= Tasks to complete =
1. In the blog post, what is the only water Emma will drink?
2. Reproduce the passage of the blog post starting at "I have always" and ending at "will enjoy continues.".

____ Page text

Nic came over and picked one up.  “These look great, Mom.  Can I have one?”

I have always taken pride in my culinary skills, but Emma is one tough customer.  She did finally taste one before putting it down again and expressing her displeasure.

“I can’t believe she doesn’t like these.  They’re so good!” Nic managed to say between mouthfuls.

Ah well.  The search for a cupcake recipe Emma will enjoy continues.

For more on Emma’s journey through a childhood of autism, go to:   www.Emma’sHopeBook.com

Week Three

I spoke to a woman this morning who put her child with autism on a gluten free/ casein free/ phenol free rotation diet over a year ago.  About two minutes into the conversation she asked, “Have you seen any changes?”

“Maybe an increase in eye contact, but I’m not sure.”  I paused.  “She seems a bit more affectionate.  Not sure if that’s wishful thinking, but it seems like it’s true.”

“You have to give it at least three months,”  she said.

“Three months?  Please tell me you’re joking!”

She laughed.  “I know.  It’s so hard.”

Then she gave me a couple of tips, like making meatballs, then steaming vegetables and pureeing them to hide in the meatballs and serving them with hummus.  I’ll give it a try, though the idea that Emma would even taste such a concoction seems far-fetched.  Then she told me about some rice tortillas from Trader Joe’s that I can make a quesadilla with, again, I’ll try it.  Who knows?  Maybe Emma will like them.

At a certain point in our conversation, she was asking whether Emma liked any number of things to which I was answering no, no, no, she started to laugh.  “You have to laugh, it’s so awful.”  And we did.  We both just began laughing, because what else can you do?  When I told her Emma won’t drink anything other than apple juice, which she can no longer have because they don’t skin the apples before they juice them and she cannot have any red skinned fruits or vegetables, she asked about water.

“Emma will only drink water that comes from a water fountain,” I told her.  “I guess I’ll have to install a water fountain in our home.”

“Maybe you could hook up a hose or something,” she suggested.  And then we both began laughing again.  For some reason the image of me attaching a hose to our sink faucet and having Emma drink from it, struck both of us as hilarious. All the more so because we aren’t talking about a house in the suburbs, but an apartment in New York City.  Hoses and apartments are not things that go together.  I was grateful for the laughter.

________
____ Information given

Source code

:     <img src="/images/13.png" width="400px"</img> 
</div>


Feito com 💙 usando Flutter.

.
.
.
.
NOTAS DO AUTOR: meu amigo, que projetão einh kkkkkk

________

= Responses to the exercise =
1. Water that comes from a water fountain.

2.
I have always taken pride in my culinary skills, but Emma is one tough customer.  She did finally taste one before putting it down again and expressing her displeasure.

“I can’t believe she doesn’t like these.  They’re so good!” Nic managed to say between mouthfuls.

Ah well.  The search for a cupcake recipe Emma will enjoy continues.